Молодые люди стали прощаться с женщинами. Зоя поцеловалась с тетей Катей. И вместе со своим мужем пошла к дежурному по станции.
Женщины шумно заговорили, обращаясь к тете Кате:
— Экая ты несуразная какая! Раз в пять лет встретила племянницу и так сурово с ней обошлась. Не разрешила ее мужу прыгнуть через узел. И еще назвала их дармоедами. Некрасиво получилось. Нетактично.
Тетя Катя сконфуженно ответила:
— Так почем же я знала, что это они. Его я вообще раньше не видела, а Зоя с таким блеском одета, что я в ней свою любимую племянницу не узнала.
И, помолчав, тетя Катя задумчиво добавила:
— В прежнее время нетрудно было различать людей по костюму. А сейчас легко попасть в грубую ошибку. Уже своих близких родственников мы узнавать перестали.
— А зачем тебе людей различать по костюму? — спросила соседка. — Сейчас кругом все люди свои, советские.
— Это правильно, — согласилась тетя Катя. — Сейчас различать не требуется. Но зато необходимо, сколько я теперь вижу, со всеми исключительно вежливо поступать, невзирая на нервы. Хорошенький урок я сегодня получила.
Минут через десять к тупику подкатили теплушки.

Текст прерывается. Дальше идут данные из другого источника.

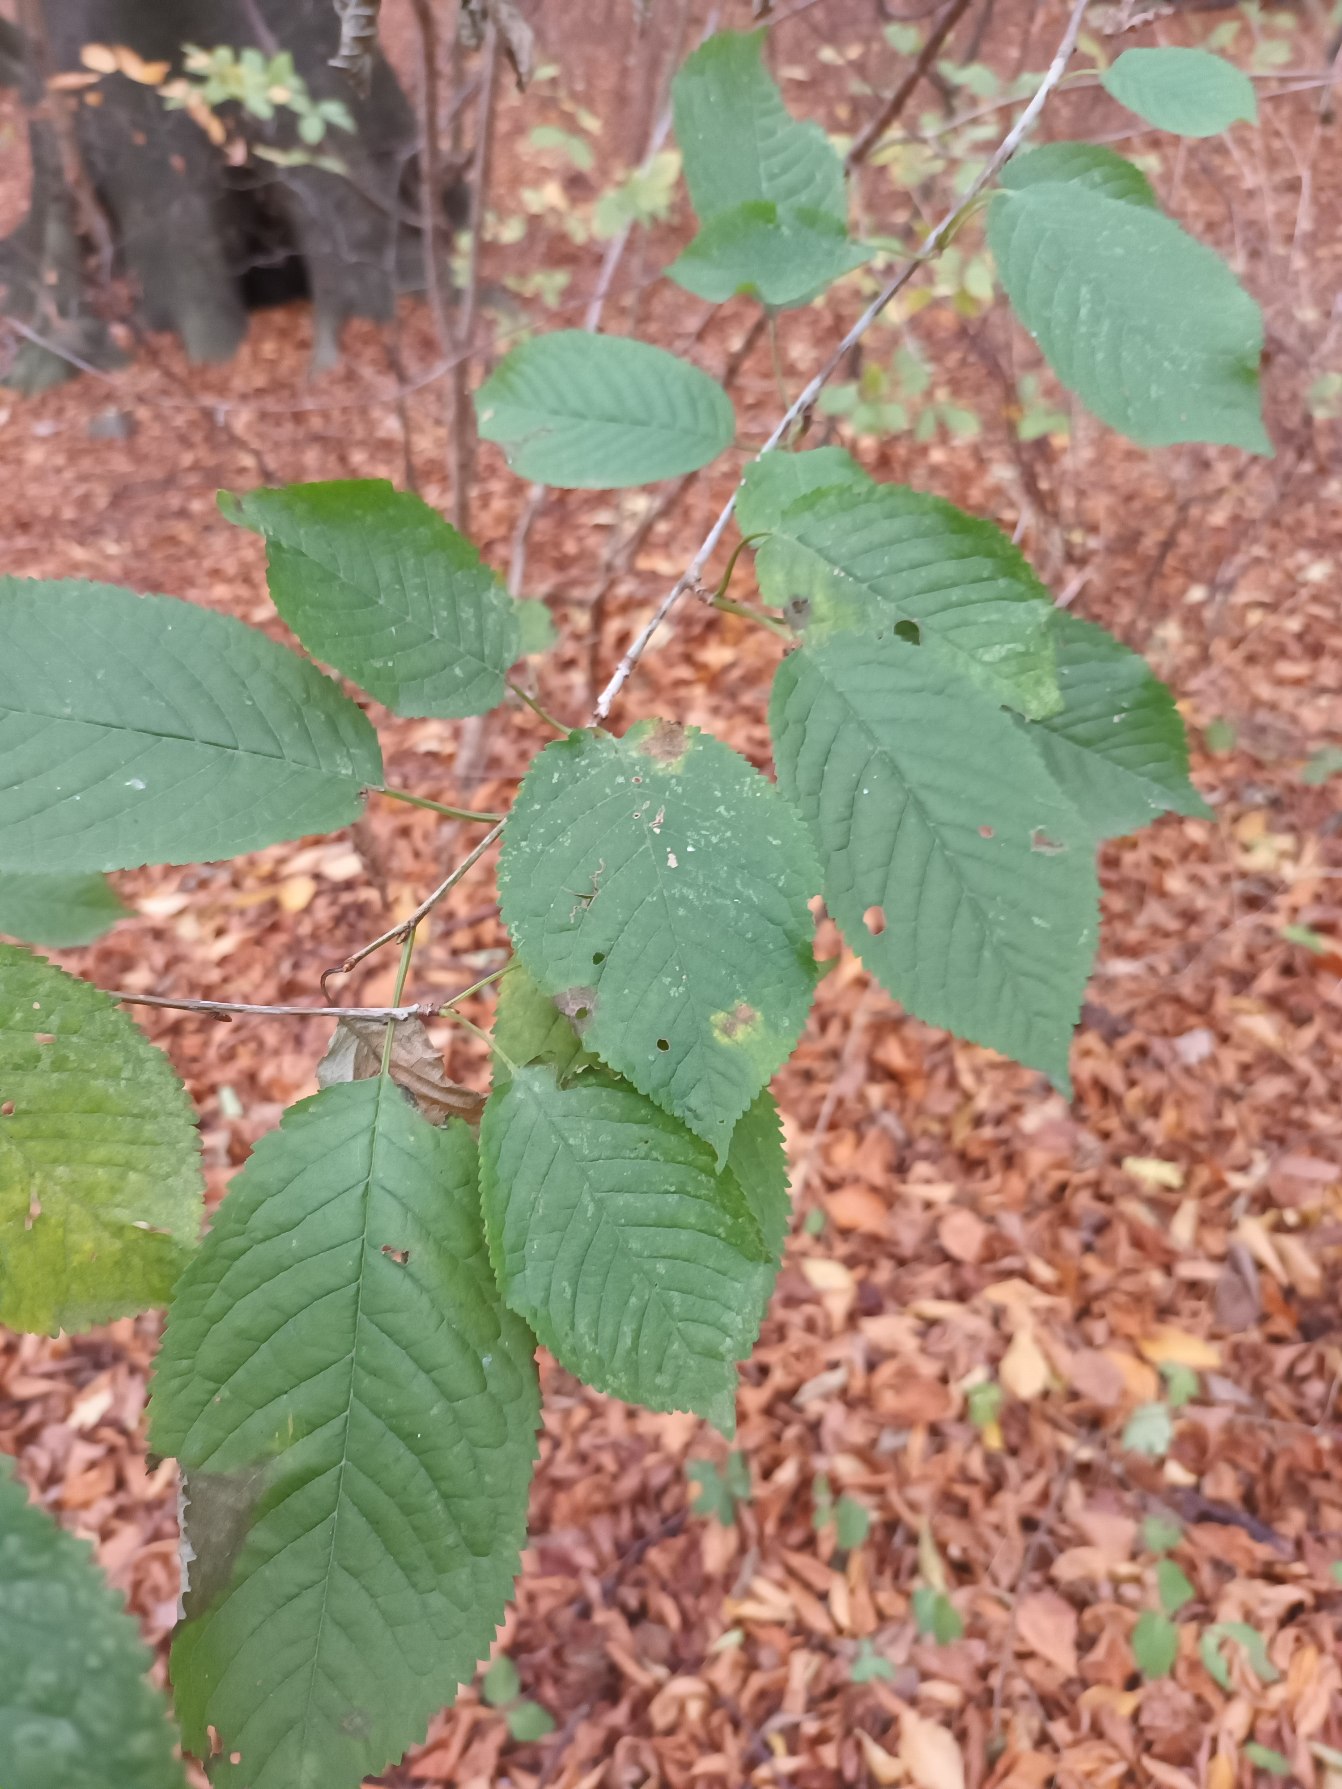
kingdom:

И женщины, засуетившись, стали грузить свои узлы и корзины.
Потом подали новый дачный состав. И тогда на платформе снова появилась наша знакомая парочка — доктор и киноартистка.

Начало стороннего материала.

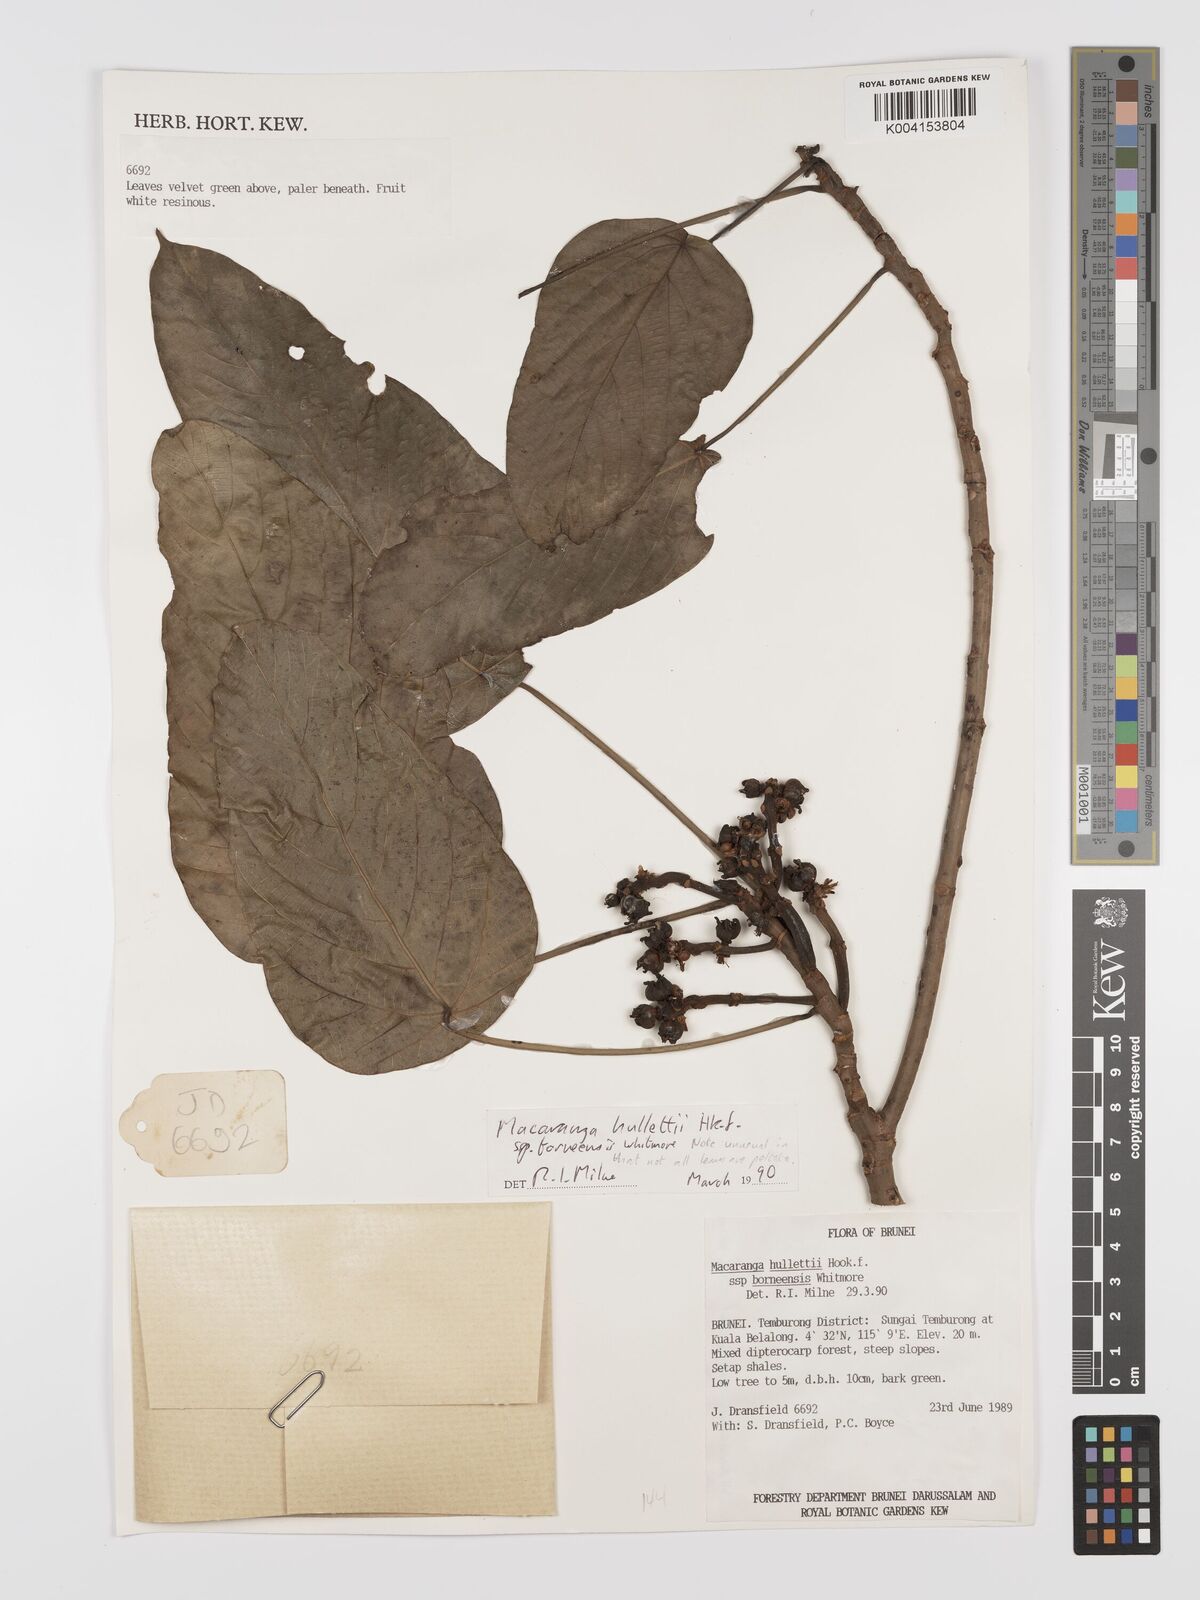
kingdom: Plantae
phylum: Tracheophyta
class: Magnoliopsida
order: Malpighiales
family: Euphorbiaceae
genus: Macaranga
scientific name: Macaranga hullettii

Они, как и прежде, шли не спеша, взявшись за руки. Но на этот раз они одни из первых заняли места в вагоне.
Портниха Анна Петровна Лужина пошла на кухню подогреть себе суп.
Идя по коридору, она услышала какое-то заглушённое рыдание. Это плакала Муся, недавно вышедшая замуж за молодого человека, поступившего в этом году на завод по окончании ремесленного училища.
Сердобольная к чужим страданиям, портниха хотела войти в комнату, чтоб выяснить причину горьких слез, но потом ей показалось нетактичным вмешиваться в чужие дела. Тогда, поставив свою кастрюлю с супом на сундук, портниха влезла на стул и заглянула в комнату через верхнюю фрамугу.